In January 1998, Union Pacific Resources of Fort Worth, Texas agreed to acquire Norcen for $3.7 billion. On 2 March 1998, Union Pacific closed the deal and assume around 95 per cent of outstanding Norcen shares. That same day, Norcen's shares were delisted. Three days later, Union Pacific acquired the remaining Norcen shares. Following the acquisition, Union Pacific appointed John Vering president of its Canadian subsidiary, Union Pacific Resources, Inc. On 17 April 1998, Norcen was disincorporated.

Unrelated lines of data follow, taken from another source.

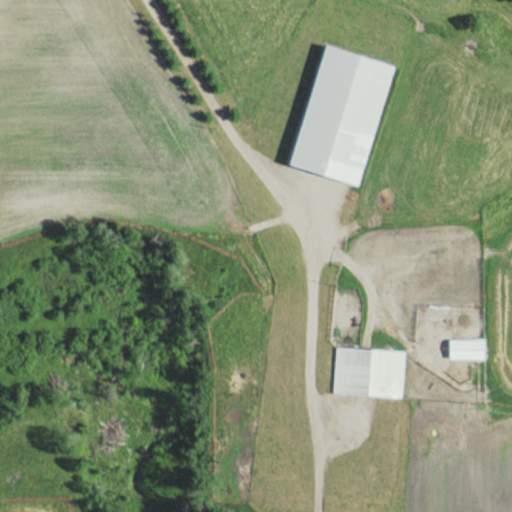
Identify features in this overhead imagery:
building: (377, 46)
building: (368, 371)
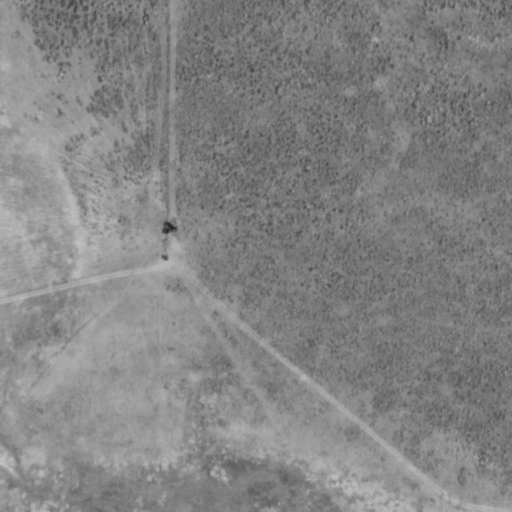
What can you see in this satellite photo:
crop: (255, 255)
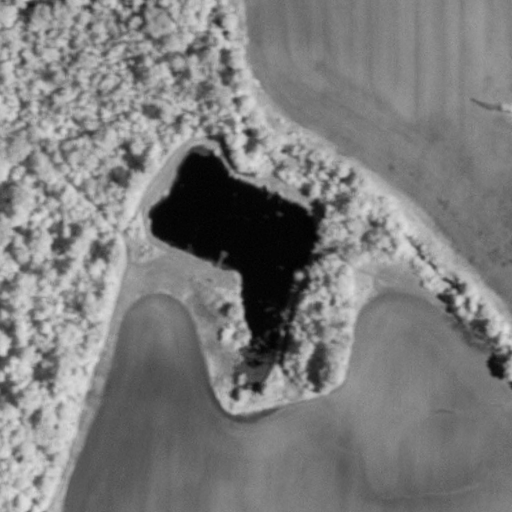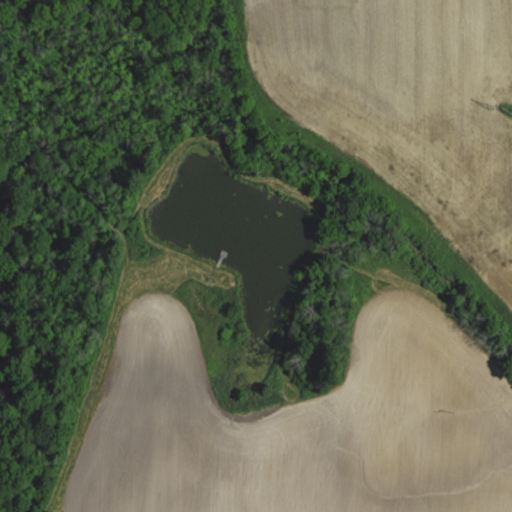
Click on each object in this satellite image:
power tower: (509, 108)
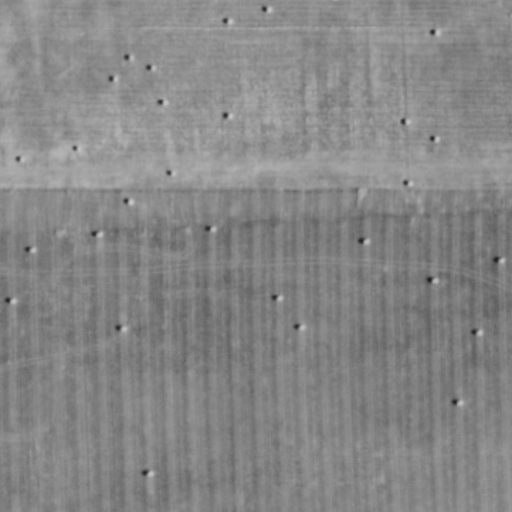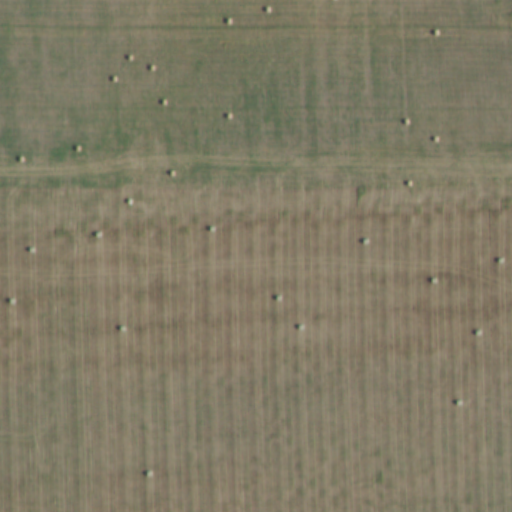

In April 2000, Anadarko Petroleum acquired Union Pacific Resources for US$3.9 billion.

== Leadership ==

=== President ===

1. Edward Gene Battle, 28 October 1975 – 31 December 1990
2. Barry Donald Cochrane, 1 January 1991 – 19 May 1994
3. Grant Donald Billing, 1 September 1994 – 3 March 1998

=== Chairman of the Board ===

1. Edmund Charles Bovey, 28 October 1975 – 15 April 1981
2. Conrad Moffat Black, 15 April 1981 – 18 April 1986
3. John Trevor Eyton, 18 April 1986 – 16 February 1988
4. Paul Macklin Marshall, 16 February 1988 – 31 December 1990
5. Edward Gene Battle, 1 January 1991 – 199?